る。言った通り、こちらの仕事は命がけの特殊な仕事だ。慈善事業ではやっていけない。よって請求額はけして安くはない。だけど、君は今お金を持っていない。君の貯金、両親の死によって入るお金を足しても全く足りない」


「院長、相手はまだ子供よ? 少しはかわいそうに思ってやってさ、手持ちの金で勘弁してやったら?」


 中性的な方が、僕の名前と写真が付いた書類を、すっ、と机の上に滑らせて、院長の目の前に押し出す。院長はその書類をちらりと見ただけで、何も言わなかった。ただ相変わらずの慈悲に満ちた仏のような半眼でいるのだった。僕はそのハスキーボイスに、助けを期待してしまった。しかしその淡い期待は、すぐに高い声によって蹴散らかされる。

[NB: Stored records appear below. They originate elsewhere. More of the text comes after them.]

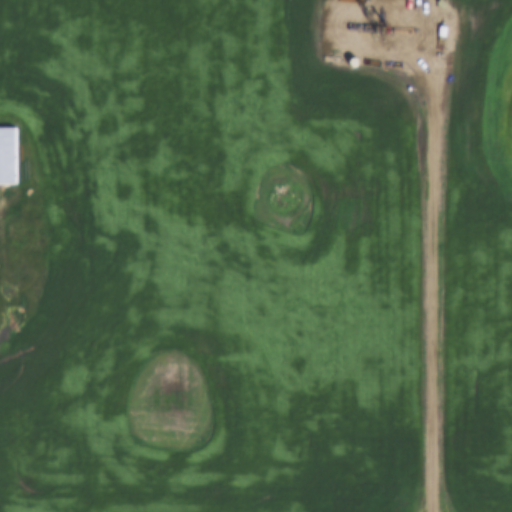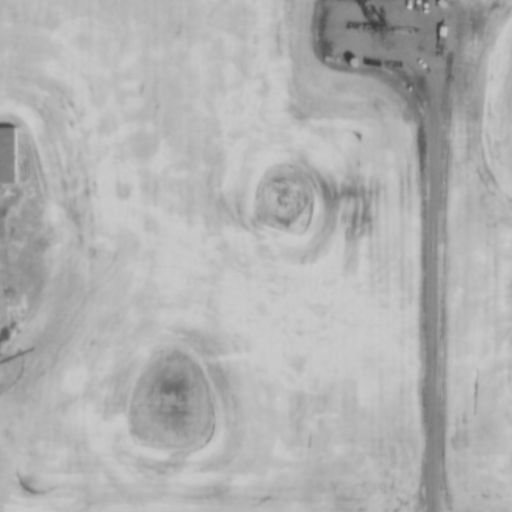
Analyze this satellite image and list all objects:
building: (8, 156)
building: (28, 232)
road: (1, 262)
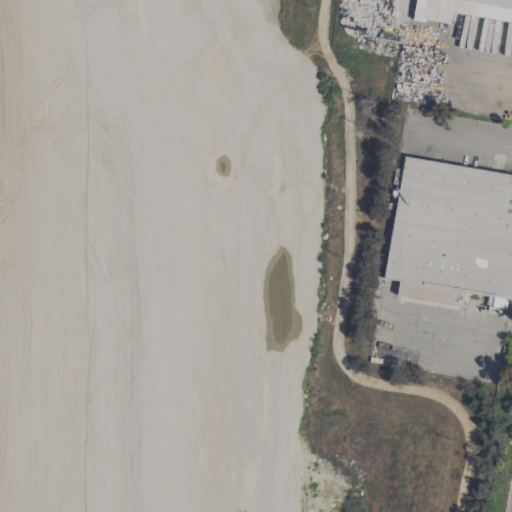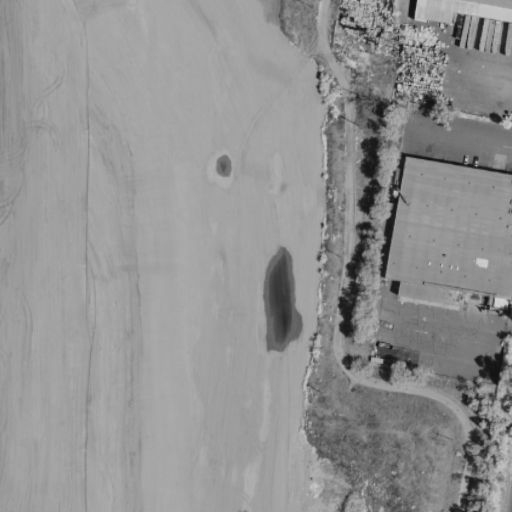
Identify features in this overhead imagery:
building: (461, 10)
road: (440, 55)
road: (445, 136)
road: (135, 156)
building: (451, 233)
quarry: (254, 254)
road: (380, 296)
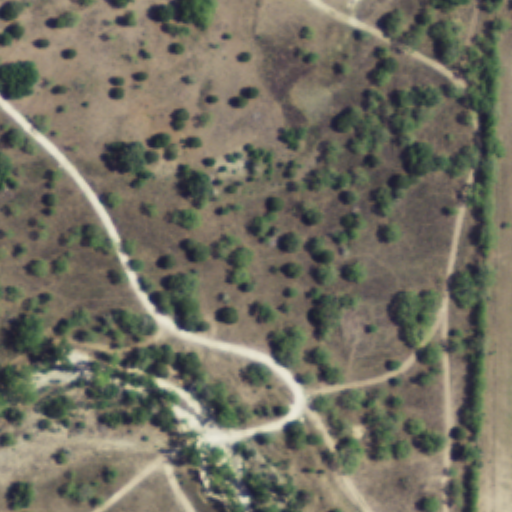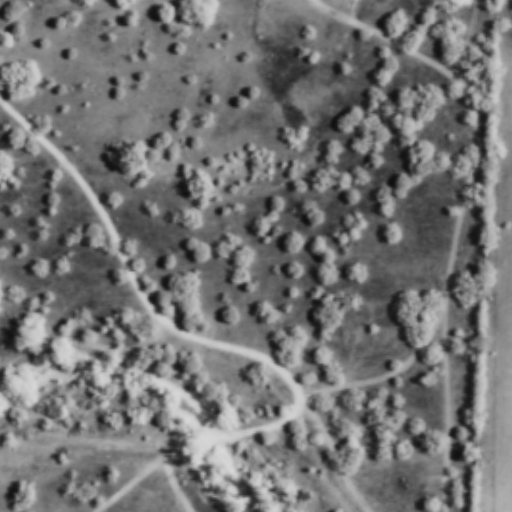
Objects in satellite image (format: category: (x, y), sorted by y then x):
road: (464, 212)
road: (217, 334)
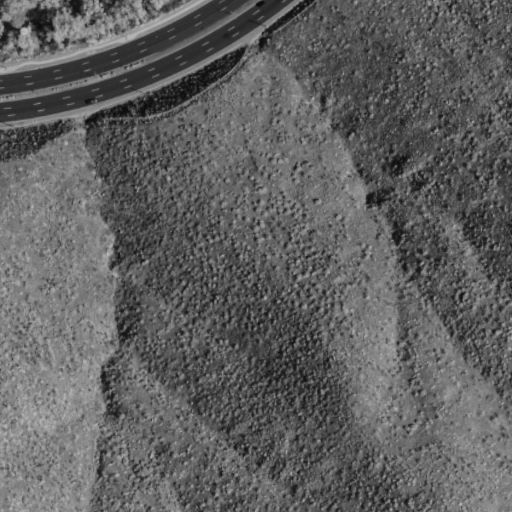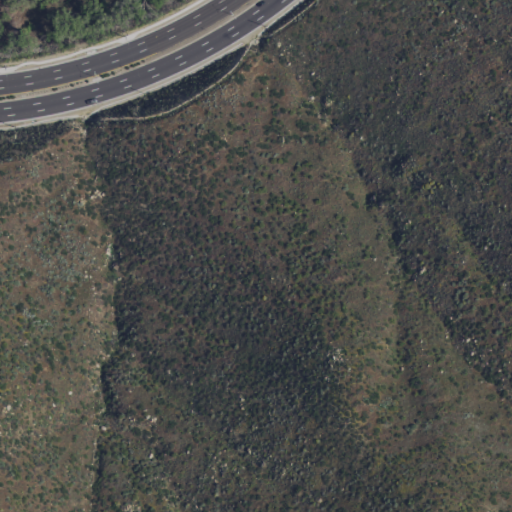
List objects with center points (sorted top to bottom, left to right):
road: (99, 42)
road: (122, 57)
road: (141, 71)
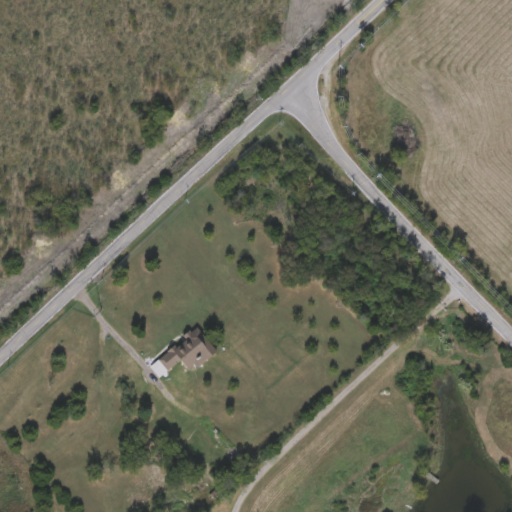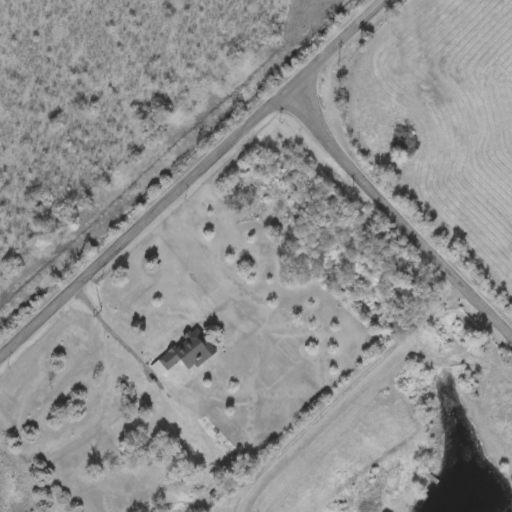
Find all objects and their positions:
road: (188, 176)
road: (393, 219)
road: (113, 328)
building: (185, 355)
road: (339, 394)
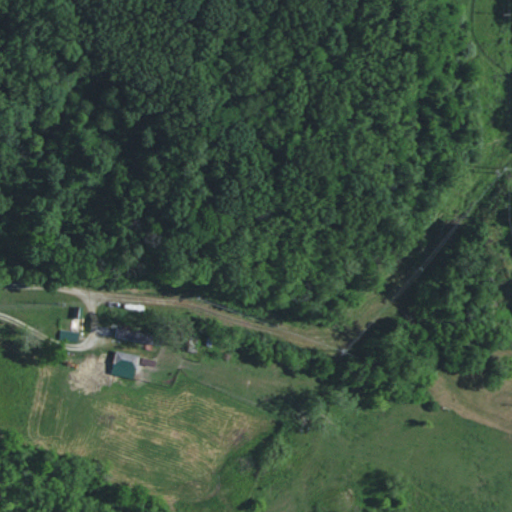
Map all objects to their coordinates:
road: (476, 47)
road: (418, 110)
park: (336, 154)
road: (444, 241)
road: (67, 285)
road: (421, 334)
building: (137, 336)
building: (144, 338)
road: (42, 340)
building: (121, 362)
building: (126, 365)
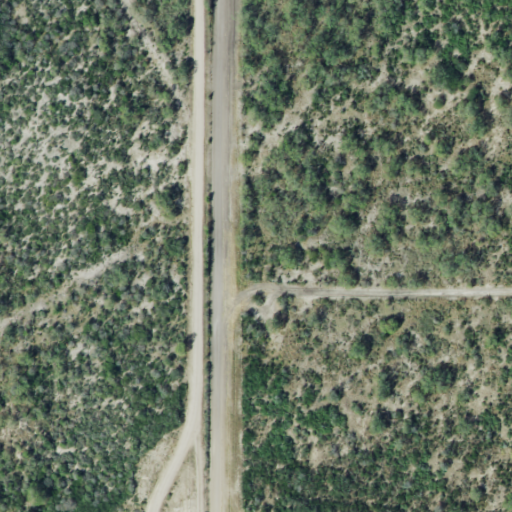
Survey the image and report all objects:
road: (198, 261)
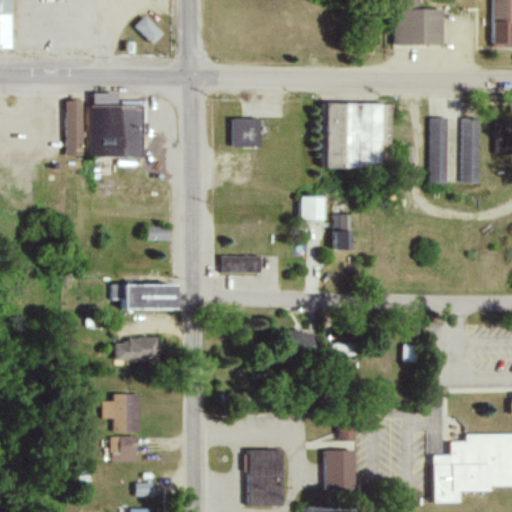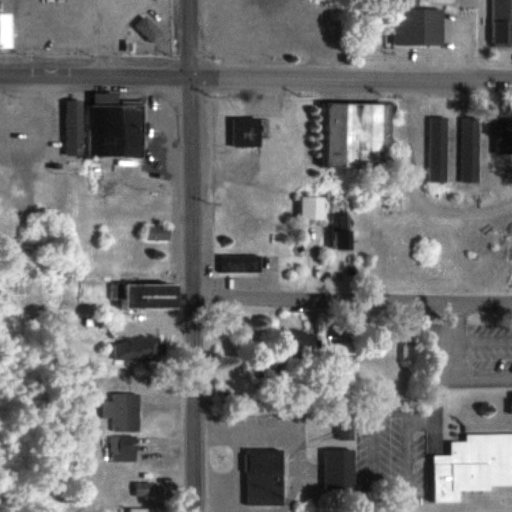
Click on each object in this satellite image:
building: (411, 2)
building: (500, 22)
building: (5, 23)
building: (417, 26)
building: (147, 28)
road: (255, 79)
building: (72, 125)
building: (113, 125)
building: (244, 130)
building: (353, 133)
building: (501, 134)
building: (436, 147)
building: (468, 148)
road: (421, 186)
building: (311, 206)
building: (340, 229)
building: (157, 232)
road: (191, 255)
building: (239, 262)
building: (143, 293)
road: (351, 301)
building: (299, 339)
road: (480, 340)
building: (135, 347)
building: (407, 351)
road: (450, 366)
building: (120, 410)
building: (344, 429)
building: (121, 447)
building: (337, 467)
building: (262, 474)
building: (142, 487)
building: (141, 509)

「駄目よ。かわいそうだからといって、何でも許されるわけではないわ。いくらかわいそうでも、周りが何の見返りもなく手を差し伸べてくれるわけではない。それとも、あなたが不足分の面倒を見てくれるのかしら?」


 気の強い女性は、まるで相手の頬を叩くようにぴしゃりと言った。


「金の亡者が」


 顔をしかめて、ハスキーボイスが吐き捨てるが、負け犬の遠吠えにしか聞こえない。


「何ですって? あなたこそ、依怙贔屓しているじゃない」

「金に溺れた女は醜いね」

「放埓者のくせによく言うわ」

「自分の態度を少しは見直せってんだよ!」

「恥じ入って反省するのは貴方の方でしょ?」


 院長を挟んで始まった言い争いは、激しさを増していった。院長は困り果てた顔で肘を机に付いて両耳を塞いだ。しばらくして板挟みになった院長は、深く溜息をついた。


「分かった。分かったから、やめてくれ」


 院長は二人に掌を見せて、空気を押すような仕草をした。まあまあ、と二人をなだめている。


「院長……」

「だって……」


 二人は納得がいかないと言いたげに、互いの顔を見合わせた。目がお互いに合った瞬間、火花が散って、二人はすぐにそっぽを向いた。二人の髪がばさりと、舞うように流れた。


「もう君たちの言い争いは耳に痛いよ。タコができているかもしれない。お金の問題はひとまず保留。この子には、家事手伝いと僕の助手と言うことで、様子を見よう。どう? 二人とも、これで文句はない?」


 院長は一転して態度を変えた。自分の両耳をさすりながら、口をとげている。いかにも妥協的な案だったが、僕にとって好条件に思えた。


「院長がそう言うなら……」


 アルビノの二人が抜刀しかけた刀を鞘に納める。どうやらこの二人のアルビノは、院長のいう事には基本的に反対しないらしい。二人が院長に対して尊敬の念を持っているのは、確かなようだ。